------ Exercise inputs

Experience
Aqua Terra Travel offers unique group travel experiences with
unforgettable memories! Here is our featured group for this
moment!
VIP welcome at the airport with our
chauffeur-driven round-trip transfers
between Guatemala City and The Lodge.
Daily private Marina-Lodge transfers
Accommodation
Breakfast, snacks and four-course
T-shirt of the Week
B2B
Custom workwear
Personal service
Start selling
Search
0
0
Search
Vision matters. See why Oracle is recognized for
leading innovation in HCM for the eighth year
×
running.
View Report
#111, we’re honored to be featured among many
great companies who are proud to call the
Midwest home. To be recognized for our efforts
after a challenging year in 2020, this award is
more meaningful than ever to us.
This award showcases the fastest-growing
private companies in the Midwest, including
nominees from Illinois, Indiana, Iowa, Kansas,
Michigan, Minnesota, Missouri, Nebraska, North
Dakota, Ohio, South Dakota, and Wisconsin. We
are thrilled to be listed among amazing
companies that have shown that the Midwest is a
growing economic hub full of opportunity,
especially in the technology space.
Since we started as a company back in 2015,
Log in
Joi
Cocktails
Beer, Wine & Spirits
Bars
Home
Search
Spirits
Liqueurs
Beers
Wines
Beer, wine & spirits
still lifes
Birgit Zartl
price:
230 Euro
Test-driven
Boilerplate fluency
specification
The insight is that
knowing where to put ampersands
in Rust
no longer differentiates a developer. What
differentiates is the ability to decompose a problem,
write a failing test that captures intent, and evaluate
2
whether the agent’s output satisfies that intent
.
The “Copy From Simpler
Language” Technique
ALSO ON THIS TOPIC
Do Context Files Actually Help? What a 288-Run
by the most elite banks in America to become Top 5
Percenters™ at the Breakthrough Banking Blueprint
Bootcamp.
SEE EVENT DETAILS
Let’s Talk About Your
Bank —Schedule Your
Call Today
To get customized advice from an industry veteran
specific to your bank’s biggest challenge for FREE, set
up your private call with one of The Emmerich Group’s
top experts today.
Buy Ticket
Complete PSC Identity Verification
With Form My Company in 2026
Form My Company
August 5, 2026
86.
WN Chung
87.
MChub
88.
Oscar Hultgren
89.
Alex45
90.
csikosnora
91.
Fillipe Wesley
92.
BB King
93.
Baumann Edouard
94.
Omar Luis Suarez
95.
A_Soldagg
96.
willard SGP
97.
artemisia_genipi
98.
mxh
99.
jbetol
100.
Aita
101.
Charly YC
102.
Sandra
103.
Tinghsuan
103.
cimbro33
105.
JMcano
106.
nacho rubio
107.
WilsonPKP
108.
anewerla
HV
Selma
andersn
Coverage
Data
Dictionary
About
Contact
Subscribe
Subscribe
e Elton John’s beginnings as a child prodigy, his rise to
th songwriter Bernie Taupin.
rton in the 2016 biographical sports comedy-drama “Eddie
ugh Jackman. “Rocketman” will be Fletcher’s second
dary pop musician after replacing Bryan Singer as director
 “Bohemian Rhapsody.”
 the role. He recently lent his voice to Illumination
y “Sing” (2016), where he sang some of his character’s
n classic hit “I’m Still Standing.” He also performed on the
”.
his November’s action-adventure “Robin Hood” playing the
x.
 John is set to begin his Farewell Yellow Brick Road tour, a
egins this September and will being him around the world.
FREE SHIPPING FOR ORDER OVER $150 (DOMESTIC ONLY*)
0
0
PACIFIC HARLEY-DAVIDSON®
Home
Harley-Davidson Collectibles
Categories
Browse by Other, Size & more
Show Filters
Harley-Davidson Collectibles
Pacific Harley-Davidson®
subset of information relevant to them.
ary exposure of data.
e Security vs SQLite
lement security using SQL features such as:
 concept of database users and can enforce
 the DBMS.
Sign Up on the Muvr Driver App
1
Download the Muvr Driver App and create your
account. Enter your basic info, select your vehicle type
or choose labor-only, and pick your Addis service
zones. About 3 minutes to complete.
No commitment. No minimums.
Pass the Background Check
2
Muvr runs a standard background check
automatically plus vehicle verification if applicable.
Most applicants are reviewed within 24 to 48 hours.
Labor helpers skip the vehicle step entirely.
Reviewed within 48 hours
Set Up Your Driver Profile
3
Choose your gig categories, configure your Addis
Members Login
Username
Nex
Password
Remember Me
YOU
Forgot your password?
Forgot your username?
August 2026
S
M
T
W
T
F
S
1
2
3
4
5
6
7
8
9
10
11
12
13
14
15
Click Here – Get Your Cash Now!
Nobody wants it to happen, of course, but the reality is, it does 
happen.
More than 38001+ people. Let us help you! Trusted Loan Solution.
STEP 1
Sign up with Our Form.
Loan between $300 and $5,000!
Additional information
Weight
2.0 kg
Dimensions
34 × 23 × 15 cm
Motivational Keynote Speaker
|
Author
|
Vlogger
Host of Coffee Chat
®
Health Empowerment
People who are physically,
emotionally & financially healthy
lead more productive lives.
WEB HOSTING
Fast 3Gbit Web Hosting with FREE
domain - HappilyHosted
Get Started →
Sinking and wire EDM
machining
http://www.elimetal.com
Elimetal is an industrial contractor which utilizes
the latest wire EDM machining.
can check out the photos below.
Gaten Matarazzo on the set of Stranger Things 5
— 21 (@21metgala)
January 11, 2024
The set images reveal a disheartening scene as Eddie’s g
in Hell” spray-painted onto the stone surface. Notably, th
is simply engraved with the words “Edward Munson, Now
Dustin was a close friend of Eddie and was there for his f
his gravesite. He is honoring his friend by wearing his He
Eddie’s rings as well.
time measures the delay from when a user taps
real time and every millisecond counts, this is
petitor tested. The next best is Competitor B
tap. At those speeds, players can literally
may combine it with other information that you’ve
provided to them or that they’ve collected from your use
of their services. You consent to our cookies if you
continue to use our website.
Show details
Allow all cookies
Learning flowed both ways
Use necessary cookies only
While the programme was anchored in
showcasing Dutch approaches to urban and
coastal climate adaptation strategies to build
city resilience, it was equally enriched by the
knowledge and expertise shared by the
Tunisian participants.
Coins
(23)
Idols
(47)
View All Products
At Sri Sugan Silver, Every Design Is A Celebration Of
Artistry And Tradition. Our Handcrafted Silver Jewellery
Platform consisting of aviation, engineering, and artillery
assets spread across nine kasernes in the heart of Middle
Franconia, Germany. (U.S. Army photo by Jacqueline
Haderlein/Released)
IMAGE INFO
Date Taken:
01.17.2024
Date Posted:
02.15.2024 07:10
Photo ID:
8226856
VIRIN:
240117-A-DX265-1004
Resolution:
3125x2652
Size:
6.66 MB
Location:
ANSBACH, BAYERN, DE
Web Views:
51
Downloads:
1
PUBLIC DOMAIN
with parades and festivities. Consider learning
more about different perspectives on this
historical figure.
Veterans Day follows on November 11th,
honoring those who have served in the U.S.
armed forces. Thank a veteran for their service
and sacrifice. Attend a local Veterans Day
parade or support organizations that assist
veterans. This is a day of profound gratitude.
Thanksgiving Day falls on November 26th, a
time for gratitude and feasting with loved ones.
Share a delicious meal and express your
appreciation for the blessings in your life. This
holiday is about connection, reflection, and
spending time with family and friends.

------------

Word for word, restate the lines above from the line containing "Host of Coffee Chat" through the line containing "Platform consisting of", with both included and nothing else.

**Answer for this exercise**
Host of Coffee Chat
®
Health Empowerment
People who are physically,
emotionally & financially healthy
lead more productive lives.
WEB HOSTING
Fast 3Gbit Web Hosting with FREE
domain - HappilyHosted
Get Started →
Sinking and wire EDM
machining
http://www.elimetal.com
Elimetal is an industrial contractor which utilizes
the latest wire EDM machining.
can check out the photos below.
Gaten Matarazzo on the set of Stranger Things 5
— 21 (@21metgala)
January 11, 2024
The set images reveal a disheartening scene as Eddie’s g
in Hell” spray-painted onto the stone surface. Notably, th
is simply engraved with the words “Edward Munson, Now
Dustin was a close friend of Eddie and was there for his f
his gravesite. He is honoring his friend by wearing his He
Eddie’s rings as well.
time measures the delay from when a user taps
real time and every millisecond counts, this is
petitor tested. The next best is Competitor B
tap. At those speeds, players can literally
may combine it with other information that you’ve
provided to them or that they’ve collected from your use
of their services. You consent to our cookies if you
continue to use our website.
Show details
Allow all cookies
Learning flowed both ways
Use necessary cookies only
While the programme was anchored in
showcasing Dutch approaches to urban and
coastal climate adaptation strategies to build
city resilience, it was equally enriched by the
knowledge and expertise shared by the
Tunisian participants.
Coins
(23)
Idols
(47)
View All Products
At Sri Sugan Silver, Every Design Is A Celebration Of
Artistry And Tradition. Our Handcrafted Silver Jewellery
Platform consisting of aviation, engineering, and artillery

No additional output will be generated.